Sì,abbiamo perduto tanto,indubitabilmente.Ma forse abbiamo anche trovato altre cose.Abbiamo forse capito il vero significato dell’appartenenza ad una comunità.Abbiamo capito che siamo qualcuno perché con qualcuno siamo.Siamo andati oltre quella falsa illusione di essere perché si hanno “amici” nell’Agorà virtuale dei social.Abbiamo capito che siamo “unici” perché non siamo uno solo,che siamo singolari perché appartenenti ad un tutto.Abbiamo capito,perché abbiamo “sentito” la necessità di “partecipare” di un tutto più ampio e globale.

Perché appartenere vuol dire far parte di un gruppo che condivide con noi determinati sentimenti,intesi appunto come “sentire”,insieme ad altri,le stesse sensazioni,le stesse emozioni.

Perché la consapevolezza di “appartenere” aumenta la nostra resilienza,la nostra capacità di fronteggiare le avversità,trovare più forza per affrontare i problemi come quelli che la pandemia ci ha posto innanzi.E allora,adesso che si ricomincia a “vivere”,bisogna ripartire come collettività,per raggiungere obiettivi che al singolo restano preclusi.Abbiamo la necessità,sentiamo l’indispensabilità di stare insieme e di appartenere.Si appartiene per vicinanza,fisica o geografica,perché quando siamo lontani dai nostri gruppi familiari,dalle terre dove giocavamo bambini,proviamo ancor più forte quella “carità per lo natio loco” e non è certo Skype a ridurre o eliminare le distanze.Oppure senti l’appartenenza “per somiglianza”,a dir così:somiglianza di idee,credi politici o religiosi,valori,stili di vita e bisogni.Ma il vero e più grande senso di appartenenza è il parlare plurale di ogni singolo che pure mantiene la propria specificità e individualità e la singolarità delle proprie idee.E’ così che nasce un popolo e una Nazione,ma non certo populismi o nazionalismi.

E’ importante declinare al plurale certi verbi:giocare,vincere,andare,ascoltare,vedere.Anzi.Certi verbi non è nemmeno possibile declinarli al singolare:vedersi,e con chi se non hai un altro con cui vederti?Vincere.E quando la tua squadra vince,che emozioni puoi provare se non hai la possibilità di condividerle con migliaia di altri “io”,che con te esultano e cantano in uno stadio,che poi è quel catino di cemento fatto proprio per contenere decine di migliaia di persone tutt’insieme tra loro?

Puoi forse visitare un museo,andare a cinema o a teatro senza un gruppo di amici con i quali poi dire quello che hai “sentito” davanti al quadro della Mostra di Raffaello o Caravaggio,ad una prima di Brecht o Pirandello,di Shakespeare o Eduardo o all’ultimo rifacimento di un film di Fellini?Di certo non è la stessa cosa fare una visita “virtuale” in 3d all’Hermitage o agli Uffizi.E vuoi mettere le allegre tavolate con amici al ristorante il sabato sera?E puoi dire che sia una vera acquisizione del “conoscere” una DAD(Didattica a distanza)la lezione di scuola o di università fatta a distanza col pc,quando poi i più svantaggiati il computer nemmeno ce l’hanno?

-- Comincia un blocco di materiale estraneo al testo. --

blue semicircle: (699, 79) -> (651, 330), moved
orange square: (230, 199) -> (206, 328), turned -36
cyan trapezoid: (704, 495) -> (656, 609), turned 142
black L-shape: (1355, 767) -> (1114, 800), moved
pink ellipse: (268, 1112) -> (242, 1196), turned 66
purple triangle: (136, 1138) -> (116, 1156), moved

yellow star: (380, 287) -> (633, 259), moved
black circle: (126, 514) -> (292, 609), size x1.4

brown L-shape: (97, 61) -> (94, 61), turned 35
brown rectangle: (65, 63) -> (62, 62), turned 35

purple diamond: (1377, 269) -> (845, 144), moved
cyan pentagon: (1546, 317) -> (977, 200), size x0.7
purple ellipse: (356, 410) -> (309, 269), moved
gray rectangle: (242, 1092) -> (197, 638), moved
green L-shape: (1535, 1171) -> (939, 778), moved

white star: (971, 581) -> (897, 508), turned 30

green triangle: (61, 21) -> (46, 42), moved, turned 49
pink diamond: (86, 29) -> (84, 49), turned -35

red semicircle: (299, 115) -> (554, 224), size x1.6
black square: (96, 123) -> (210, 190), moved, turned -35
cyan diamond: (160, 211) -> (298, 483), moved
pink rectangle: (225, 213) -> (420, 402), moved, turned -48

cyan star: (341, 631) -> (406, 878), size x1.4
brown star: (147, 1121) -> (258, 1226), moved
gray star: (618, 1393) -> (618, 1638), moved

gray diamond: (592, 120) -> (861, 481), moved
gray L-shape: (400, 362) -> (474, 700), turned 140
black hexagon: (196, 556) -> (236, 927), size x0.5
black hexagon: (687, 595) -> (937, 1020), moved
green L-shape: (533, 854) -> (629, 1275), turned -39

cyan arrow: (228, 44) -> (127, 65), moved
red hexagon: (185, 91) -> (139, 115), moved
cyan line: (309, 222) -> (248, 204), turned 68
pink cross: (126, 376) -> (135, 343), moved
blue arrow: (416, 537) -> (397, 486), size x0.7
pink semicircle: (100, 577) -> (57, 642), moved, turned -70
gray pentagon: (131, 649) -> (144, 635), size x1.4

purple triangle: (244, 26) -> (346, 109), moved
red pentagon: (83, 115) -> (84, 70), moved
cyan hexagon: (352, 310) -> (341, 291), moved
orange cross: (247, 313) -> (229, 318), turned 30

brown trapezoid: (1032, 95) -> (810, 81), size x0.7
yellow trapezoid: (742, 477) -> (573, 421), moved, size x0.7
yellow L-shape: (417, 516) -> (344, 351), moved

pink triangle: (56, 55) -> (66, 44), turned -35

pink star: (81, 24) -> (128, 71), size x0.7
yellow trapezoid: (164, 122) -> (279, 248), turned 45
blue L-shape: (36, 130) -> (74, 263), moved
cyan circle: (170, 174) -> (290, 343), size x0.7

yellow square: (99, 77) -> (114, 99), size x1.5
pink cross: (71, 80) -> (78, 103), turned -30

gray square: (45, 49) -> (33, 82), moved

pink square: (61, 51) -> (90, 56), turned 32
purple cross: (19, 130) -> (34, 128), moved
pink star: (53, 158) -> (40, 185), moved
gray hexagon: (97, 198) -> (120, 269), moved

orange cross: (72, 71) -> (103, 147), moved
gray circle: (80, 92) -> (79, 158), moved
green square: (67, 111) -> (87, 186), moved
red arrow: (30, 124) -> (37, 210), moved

Alla fine comprendi,allora,quanto aveva ragione Aristotele,quando diceva che l’Uomo è un animale sociale,che sente la necessità di stare insieme e non solo per convenienza;se anche l’Uomo avesse tutto di cui ha bisogno e fosse autonomo,ugualmente tenderebbe a vivere insieme ad altri.C’è una spontanea voglia di stare insieme.L’unico che potrebbe riuscire nell’impresa di arroccarsi nella propria solitudine,senza provare la sensazione di sentirsi una nullità,un essere senza senso,o è Dio sceso in Terra o un pazzo.